Advertising Age
Saruman Toy

Advertising Age
February 16, 2001

Lord of the Toy Tie-ins
Bonnie Tsui

New Line Cinema's $270 million larger-than-life "The Lord of the Rings" film trilogy will introduce its toy line tie-ins at this week's 98th annual American International Toy Fair in New York. But the merchandising strategy is to keep expectations down to earth.

Toy Biz, a division of Marvel Enterprises, Inc., holds the master toy license for "The Lord of the Rings", while Sideshow Toy owns the license for collectible figures designed with Weta Workshop of New Zealand, the films' special-effects team. Other confirmed licensees include Electronic Arts (interactive toys) and Playmates (construction toys), while Houghton Mifflin and HarperCollins hold the publishing rights. The trilogy's first installment, "The Fellowship of the Ring," is due out in December.

"This is a long-term brand for us.

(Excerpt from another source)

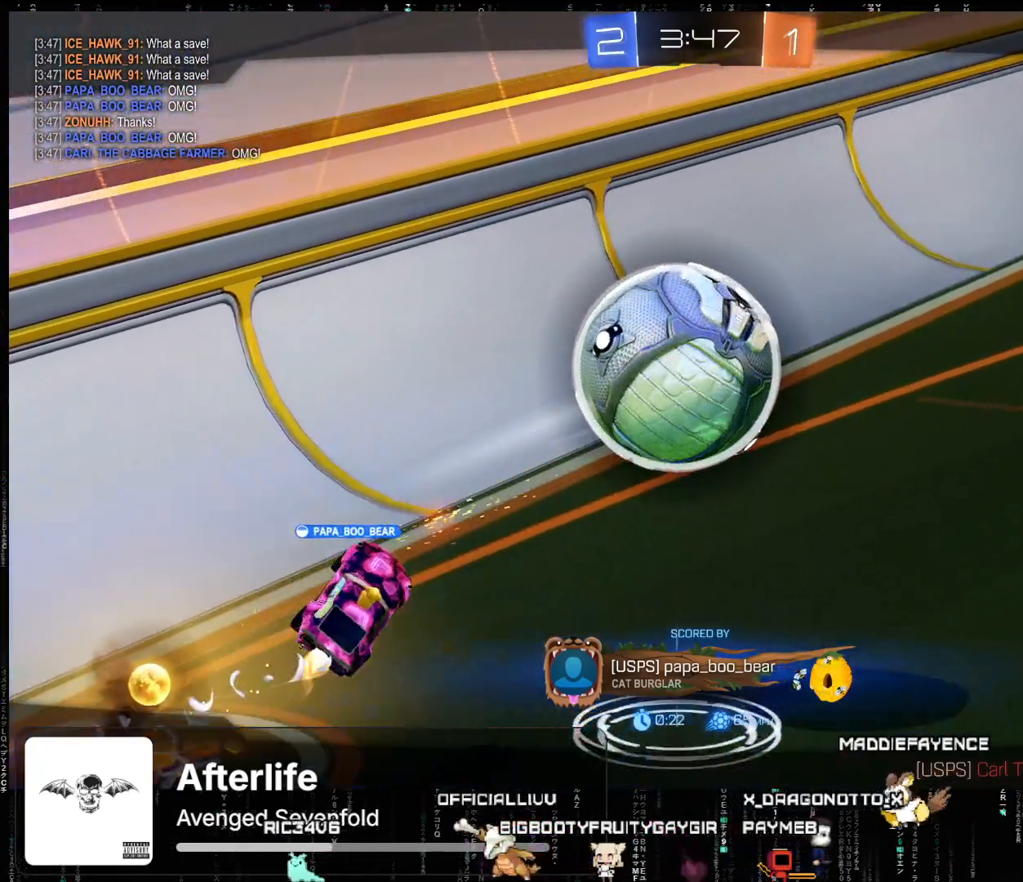
{"buttons": [], "left_stick": "center", "events": []}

We're tailoring product to the passionate fan who has been out there all these years, as well as to new fans we are newly introducing to [author J.R.R.] Tolkien's Middle-earth," said David Imhoff, executive VP-worldwide licensing and merchandising for New Line Cinema.

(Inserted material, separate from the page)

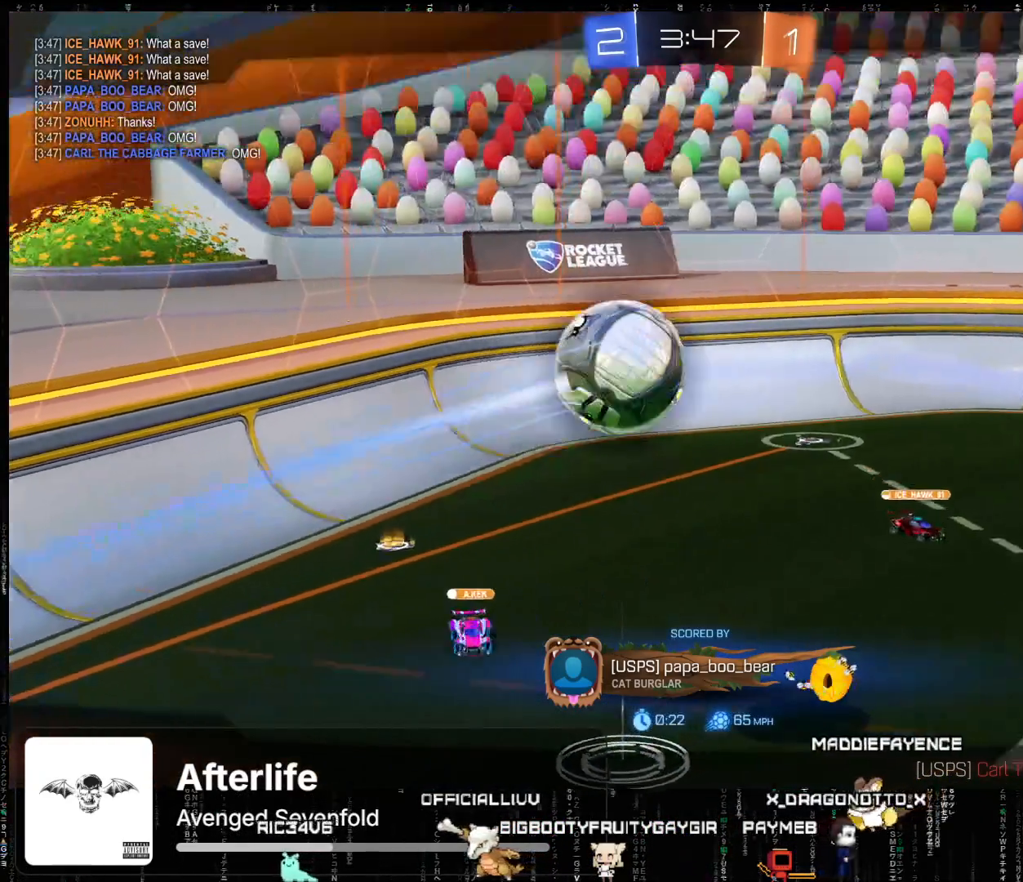
{"buttons": [], "left_stick": "center", "events": []}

Mr. Imhoff said the brand will have a modest product launch with the first film, primarily targeting children age 7 and older; other schedule rollouts will follow to target teens and adults. New Line hopes the video release in summer 2002 will also appeal to the 4-to-7-year-old demographic.

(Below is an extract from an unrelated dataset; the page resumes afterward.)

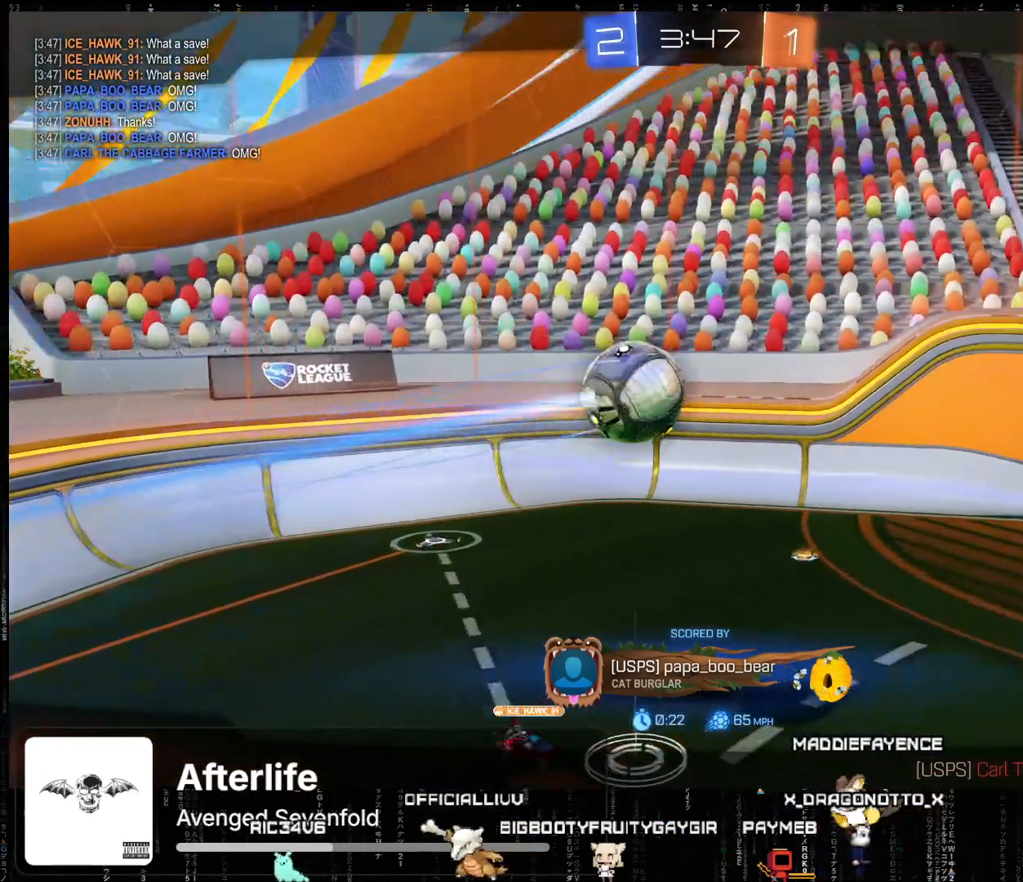
{"buttons": [], "left_stick": "right", "events": [[467, "left_stick", "right"]]}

Will "The Lord of the Rings" live up to expectations and transcend the disappointing performance of toy licenses related to Lucasfilm's "Star Wars: Episode One--The Phantom Menace" in 1999?

"There were expectations that were beyond reality in terms of what could be generated with ['The Phantom Menace'] toy line," Mr. Imhoff said. "We've got three films one year apart--all of which were simultaneously filmed--and the gradual build makes business sense. You will not have a front-loaded program, and all of our partners have separate guarantees for each individual film."

Chris Byrne, editor of the Toy Report, agreed expectations are more realistic for "Lord of the Rings." "[New Line] is taking a 40-year-old property and really concentrating on the strategy. They've got three movies already in the can and an opportunity to keep the events coming and to build the brand over time," he said. Tolkien's "Lord of the Rings" series has sold 100 million copies worldwide in 40 languages. When New Line offered a sneak peek of the movie's trailer on the Web last spring, it was downloaded 1.7 million times in the first 24 hours.

The first installment will compete with Warner Bros.' "Harry Potter & the Sorcerer's Stone," also out Christmas 2001.

Ad plans aren't yet set for "Lord of the Rings" toys or the film. New Line is currently in a media-agency review.